• [Problems and tasks]
(1) In the TQL parsing guide below, update the passage that begins at the words "Many logs use" and ends after the words "fields = log.parse_kv()", replacing "logs" with "log files".
(2) In the rows that follow the TQL parsing guide, print every line from the very first one through the line that contains "knowledge is required, as", unchanged.

• [Passage shown]
━━━━━━

Extract structured data from text

Real-world data is messy. Log lines contain embedded JSON. CSV fields hide key-value pairs. Network packets wrap multiple protocols. This guide shows you how to extract structured data from text using TQL’s parsing functions, starting simple and building up to complex scenarios.

Parse JSON embedded in strings

The most common parsing task is extracting JSON data from string fields. Let’s start with a simple example:

from {message: "{\"user\": \"alice\", \"action\": \"login\", \"timestamp\": 1234567890}"}
data = message.parse_json()

{
  message: "{\"user\": \"alice\", \"action\": \"login\", \"timestamp\": 1234567890}",
  data: {
    user: "alice",
    action: "login",
    timestamp: 1234567890,
  },
}

The parse_json() function converts the JSON string into a structured record. You can now access nested fields directly:

from {message: "{\"user\": \"alice\", \"action\": \"login\", \"timestamp\": 1234567890}"}
data = message.parse_json()
user = data.user
action = data.action

{
  message: "{\"user\": \"alice\", \"action\": \"login\", \"timestamp\": 1234567890}",
  data: {user: "alice", action: "login", timestamp: 1234567890},
  user: "alice",
  action: "login",
}

Extract key-value pairs

Many logs use simple key-value formats. The parse_kv() function handles these automatically:

from {log: "status=200 method=GET path=/api/users duration=45ms"}
fields = log.parse_kv()

{
  log: "status=200 method=GET path=/api/users duration=45ms",
  fields: {
    status: 200,
    method: "GET",
    path: "/api/users",
    duration: 45ms,
  },
}

Notice how parse_kv() automatically:

Detects the = separator
Converts numeric values (status becomes 200, not “200”)
Parses duration values (duration becomes 45ms, not “45ms”)

Customize separators

Not all key-value pairs use =. Specify custom separators:

from {log: "user:alice action:login time:2024-01-15"}
fields = log.parse_kv(field_split=" ", value_split=":")

{
  log: "user:alice action:login time:2024-01-15",
  fields: {
    user: "alice",
    action: "login",
    time: 2024-01-15T00:00:00Z,
  },
}

Parse tabular data formats

TQL provides several functions for parsing tabular data:

CSV (Comma-Separated Values)

Use parse_csv() for standard CSV:

from {line: "alice,30,engineer,SF"}
fields = line.parse_csv(header=["name", "age", "role", "location"])

━━━━━━

• [Dataset]
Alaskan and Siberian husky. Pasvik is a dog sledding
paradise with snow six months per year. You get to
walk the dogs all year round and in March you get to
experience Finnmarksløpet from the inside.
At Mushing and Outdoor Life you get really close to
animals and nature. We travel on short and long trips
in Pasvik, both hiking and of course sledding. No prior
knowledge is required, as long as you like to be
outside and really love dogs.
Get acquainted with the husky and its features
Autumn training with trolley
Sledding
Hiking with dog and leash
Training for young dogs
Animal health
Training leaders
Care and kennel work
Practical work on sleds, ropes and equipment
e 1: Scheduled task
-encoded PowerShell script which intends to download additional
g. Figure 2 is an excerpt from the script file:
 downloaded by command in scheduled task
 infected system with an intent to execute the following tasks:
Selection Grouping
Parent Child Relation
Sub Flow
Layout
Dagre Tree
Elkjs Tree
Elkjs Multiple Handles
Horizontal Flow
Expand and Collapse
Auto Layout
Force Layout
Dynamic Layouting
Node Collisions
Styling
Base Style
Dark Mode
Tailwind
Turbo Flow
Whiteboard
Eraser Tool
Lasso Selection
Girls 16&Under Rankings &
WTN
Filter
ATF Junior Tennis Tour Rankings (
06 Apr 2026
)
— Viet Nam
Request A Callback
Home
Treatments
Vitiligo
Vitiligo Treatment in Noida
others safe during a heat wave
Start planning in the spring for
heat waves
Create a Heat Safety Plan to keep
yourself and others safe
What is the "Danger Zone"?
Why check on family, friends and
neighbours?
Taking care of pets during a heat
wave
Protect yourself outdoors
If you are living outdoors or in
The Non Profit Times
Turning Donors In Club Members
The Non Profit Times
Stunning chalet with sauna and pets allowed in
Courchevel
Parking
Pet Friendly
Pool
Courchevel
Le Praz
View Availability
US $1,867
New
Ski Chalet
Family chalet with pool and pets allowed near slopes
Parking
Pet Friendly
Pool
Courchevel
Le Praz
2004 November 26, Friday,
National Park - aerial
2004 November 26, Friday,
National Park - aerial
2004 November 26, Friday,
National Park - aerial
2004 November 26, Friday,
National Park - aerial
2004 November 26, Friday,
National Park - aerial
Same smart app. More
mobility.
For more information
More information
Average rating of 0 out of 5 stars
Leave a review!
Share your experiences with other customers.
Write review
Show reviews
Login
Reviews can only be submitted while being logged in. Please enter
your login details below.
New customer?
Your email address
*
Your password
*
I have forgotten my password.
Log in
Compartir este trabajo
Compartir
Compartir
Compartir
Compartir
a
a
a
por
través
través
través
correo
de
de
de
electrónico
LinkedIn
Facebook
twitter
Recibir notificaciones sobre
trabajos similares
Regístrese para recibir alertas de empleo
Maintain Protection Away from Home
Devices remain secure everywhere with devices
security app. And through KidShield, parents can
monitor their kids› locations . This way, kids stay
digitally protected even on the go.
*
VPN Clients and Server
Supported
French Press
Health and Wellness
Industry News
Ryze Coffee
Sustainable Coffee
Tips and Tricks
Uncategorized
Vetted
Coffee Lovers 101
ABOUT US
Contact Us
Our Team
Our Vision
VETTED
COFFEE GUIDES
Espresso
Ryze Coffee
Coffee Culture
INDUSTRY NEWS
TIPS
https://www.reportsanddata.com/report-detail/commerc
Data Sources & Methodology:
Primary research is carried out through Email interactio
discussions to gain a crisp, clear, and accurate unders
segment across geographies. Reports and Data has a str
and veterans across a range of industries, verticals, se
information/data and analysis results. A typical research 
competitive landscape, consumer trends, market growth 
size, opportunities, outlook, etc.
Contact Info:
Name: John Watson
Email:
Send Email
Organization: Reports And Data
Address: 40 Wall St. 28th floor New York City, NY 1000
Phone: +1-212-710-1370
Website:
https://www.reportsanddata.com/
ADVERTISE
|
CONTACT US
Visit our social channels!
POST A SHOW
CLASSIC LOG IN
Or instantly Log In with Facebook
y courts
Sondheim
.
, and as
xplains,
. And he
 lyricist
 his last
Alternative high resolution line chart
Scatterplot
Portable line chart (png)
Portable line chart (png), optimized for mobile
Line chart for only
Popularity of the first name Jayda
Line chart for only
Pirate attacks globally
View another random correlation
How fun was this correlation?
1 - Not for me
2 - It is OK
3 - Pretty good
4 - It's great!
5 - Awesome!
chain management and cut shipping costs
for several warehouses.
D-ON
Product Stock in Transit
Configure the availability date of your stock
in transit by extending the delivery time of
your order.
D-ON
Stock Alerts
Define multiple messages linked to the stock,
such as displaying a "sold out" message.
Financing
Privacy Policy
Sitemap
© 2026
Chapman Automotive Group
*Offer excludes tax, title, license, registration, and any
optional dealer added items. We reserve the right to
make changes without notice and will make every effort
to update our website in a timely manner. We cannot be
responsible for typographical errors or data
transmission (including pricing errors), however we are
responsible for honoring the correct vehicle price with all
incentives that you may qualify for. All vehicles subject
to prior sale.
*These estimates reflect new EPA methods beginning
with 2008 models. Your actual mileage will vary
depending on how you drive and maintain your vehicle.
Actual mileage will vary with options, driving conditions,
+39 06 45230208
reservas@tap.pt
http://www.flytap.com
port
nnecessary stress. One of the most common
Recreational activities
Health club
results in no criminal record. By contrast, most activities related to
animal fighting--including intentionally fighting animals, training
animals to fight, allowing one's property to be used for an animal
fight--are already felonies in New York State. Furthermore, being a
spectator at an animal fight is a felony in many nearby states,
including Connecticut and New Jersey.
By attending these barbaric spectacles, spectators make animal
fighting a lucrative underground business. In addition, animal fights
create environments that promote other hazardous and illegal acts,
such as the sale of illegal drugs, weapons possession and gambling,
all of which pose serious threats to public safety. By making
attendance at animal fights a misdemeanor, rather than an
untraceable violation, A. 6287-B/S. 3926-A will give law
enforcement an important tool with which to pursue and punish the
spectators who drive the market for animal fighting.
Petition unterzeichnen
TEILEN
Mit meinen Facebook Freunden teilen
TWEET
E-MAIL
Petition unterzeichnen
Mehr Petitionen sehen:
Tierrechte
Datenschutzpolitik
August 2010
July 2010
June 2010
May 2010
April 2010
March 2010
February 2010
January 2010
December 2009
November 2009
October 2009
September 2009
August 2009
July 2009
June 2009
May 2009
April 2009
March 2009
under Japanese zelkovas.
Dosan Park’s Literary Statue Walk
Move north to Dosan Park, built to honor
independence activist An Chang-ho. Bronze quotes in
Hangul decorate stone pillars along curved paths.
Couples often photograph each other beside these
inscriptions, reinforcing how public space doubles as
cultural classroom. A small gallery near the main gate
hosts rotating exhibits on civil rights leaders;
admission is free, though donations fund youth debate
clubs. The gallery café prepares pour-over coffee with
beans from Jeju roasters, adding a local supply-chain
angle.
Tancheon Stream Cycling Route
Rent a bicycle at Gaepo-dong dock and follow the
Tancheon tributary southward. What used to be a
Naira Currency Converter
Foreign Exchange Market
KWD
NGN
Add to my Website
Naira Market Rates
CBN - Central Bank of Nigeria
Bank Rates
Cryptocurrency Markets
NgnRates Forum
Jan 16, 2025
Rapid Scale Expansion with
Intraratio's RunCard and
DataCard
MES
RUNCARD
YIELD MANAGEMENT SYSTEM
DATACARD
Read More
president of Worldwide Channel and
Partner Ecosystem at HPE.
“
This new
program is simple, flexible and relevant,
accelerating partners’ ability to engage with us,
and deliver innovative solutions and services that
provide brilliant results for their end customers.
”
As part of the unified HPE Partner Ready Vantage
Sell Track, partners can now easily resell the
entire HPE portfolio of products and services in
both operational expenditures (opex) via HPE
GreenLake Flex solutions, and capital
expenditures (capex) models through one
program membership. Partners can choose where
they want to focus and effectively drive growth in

━━━━━━

• [Answers to this exercise]
(1)
Many log files use simple key-value formats. The parse_kv() function handles these automatically:

from {log: "status=200 method=GET path=/api/users duration=45ms"}
fields = log.parse_kv()

(2)
Alaskan and Siberian husky. Pasvik is a dog sledding
paradise with snow six months per year. You get to
walk the dogs all year round and in March you get to
experience Finnmarksløpet from the inside.
At Mushing and Outdoor Life you get really close to
animals and nature. We travel on short and long trips
in Pasvik, both hiking and of course sledding. No prior
knowledge is required, as long as you like to be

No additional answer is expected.